## RRB NTPC - Probability -Aptitude

• 1. A family has two children. find the probability that both the children are girls given that at least one of them is a girl?
A.) 1/4
B.) 2/3
C.) 1/3
D.) 1/4

Let b stand for boy and g for girl. The sample space of the experiment is
S = {(g, g), (g, b), (b, g), (b, b)}
Let E and F denote the following events :
E : ‘both the children are girls’
F : ‘at least one of the child is a girl’
Then E = {(g,g)} and F = {(g,g), (g,b), (b,g)}
Now E n F = {(g,g)}
Thus P(F) = 3/4
and P (E n F )= 1/4
Therefore P(E|F) = P(E ∩ F)/P(F) = (1/4)/(3/4) = 1/3

• 2. Ten cards numbered 1 to 10 are placed in a box, mixed up thoroughly and then one card is drawn randomly. If it is known that the number on the drawn card is more than 3, what is the probability that it is an even number?
A.) 2/7
B.) 6/7
C.) 7/2
D.) 4/7

Let A be the event ‘the number on the card drawn is even’ and B be the
event ‘the number on the card drawn is greater than 3’. We have to find P(A|B).
Now, the sample space of the experiment is S = {1, 2, 3, 4, 5, 6, 7, 8, 9, 10}
Then A = {2, 4, 6, 8, 10}, B = {4, 5, 6, 7, 8, 9, 10}
and A n B = {4, 6, 8, 10}
Also P(A) = 5/2, P(B) = 7/10 and P(A n B) = 4/10
Then P(A|B) = P(A n B)/P(B) = (4/10)/(7/10) = 4/7

• 3. A die is thrown three times.
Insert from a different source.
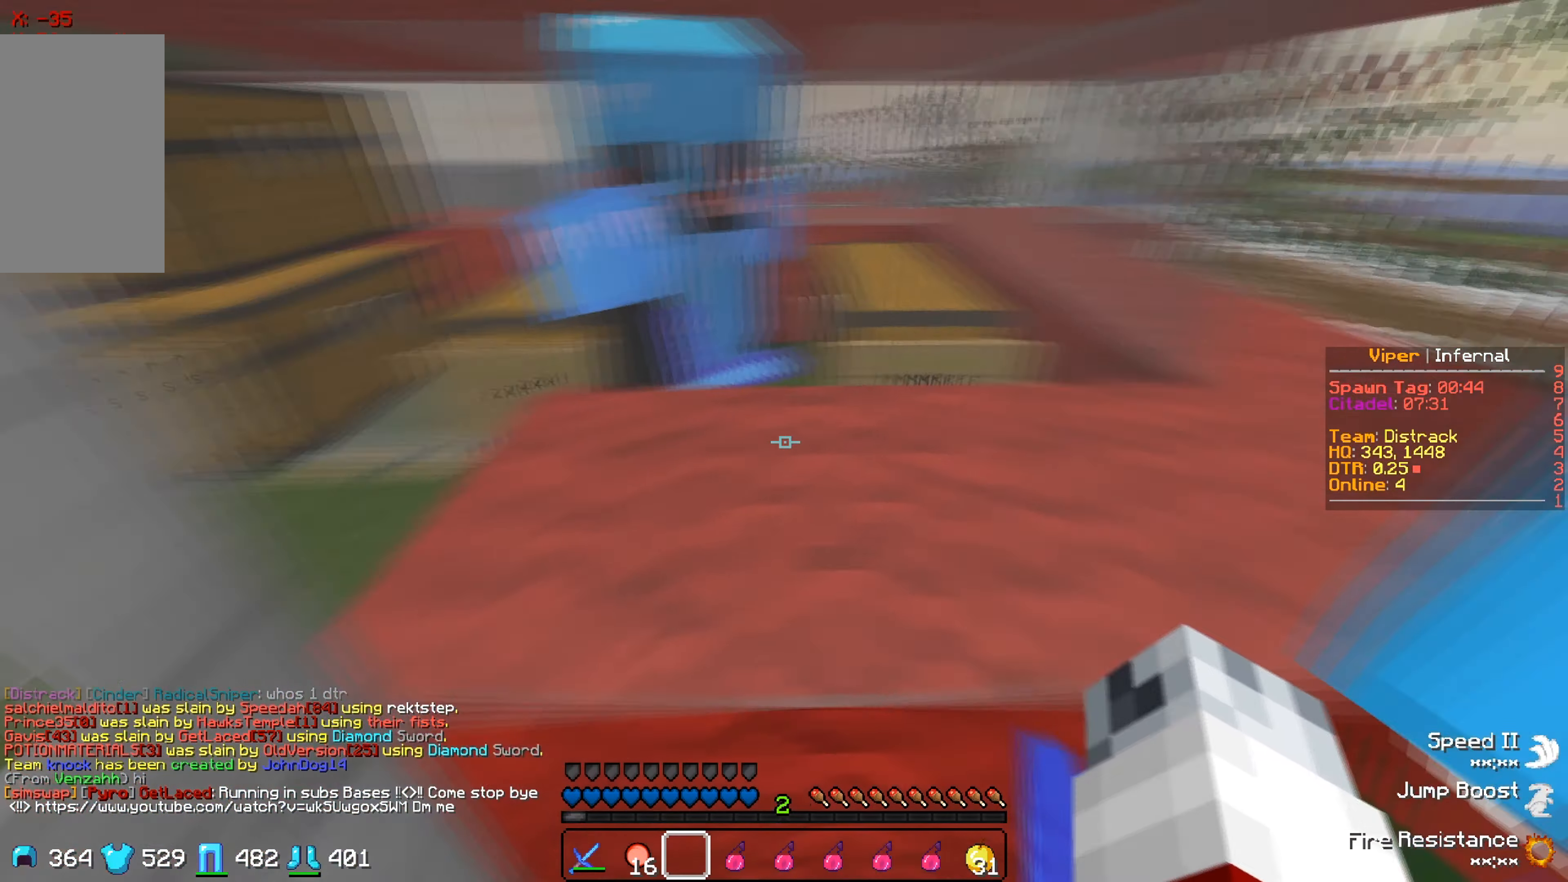
{"keys": [], "events": [[17, "d", "down"], [283, "d", "up"]]}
Events X and Y are defined as below:
X : 4 on the third throw
Y : 6 on the first and 5 on the second throw
What is the probability of X given that Y has already occurred.
A.) 2/6
B.) 1/6
C.) 1/5
D.) None of these

The sample space has 216 outcomes.
Now X = (1,1,4) (1,2,4) ... (1,6,4) (2,1,4) (2,2,4) ... (2,6,4)
(3,1,4) (3,2,4) ... (3,6,4) (4,1,4) (4,2,4) ...(4,6,4)
(5,1,4) (5,2,4) ... (5,6,4) (6,1,4) (6,2,4) ...(6,5,4) (6,6,4)
Y = {(6,5,1), (6,5,2), (6,5,3), (6,5,4), (6,5,5), (6,5,6)}
and X n Y = {(6,5,4)}.
Now P(Y) = 6/216
and P (X n Y) = 1/216

• 4. A die is thrown twice and the sum of the numbers appearing is observed to be 6. find the conditional probability that the number 4 has appeared at least once?
A.) 1/5
B.) 3/5
C.) 2/5
D.) None of these

Let E be the event that ‘number 4 appears at least once’ and F be the event that ‘the sum of the numbers appearing is 6’.
Then, E = {(4,1), (4,2), (4,3), (4,4), (4,5), (4,6), (1,4), (2,4), (3,4), (5,4), (6,4)}
and F = {(1,5), (2,4), (3,3), (4,2), (5,1)}
We have P(E) = 11/36
and P (F) = 5/36
Also EnF = {(2,4), (4,2)}
Therefore P(EnF) = 2/36
the required probability
P(E|F) = P(EnF)/P(F) = (2/36)/(5/36) = 2/5.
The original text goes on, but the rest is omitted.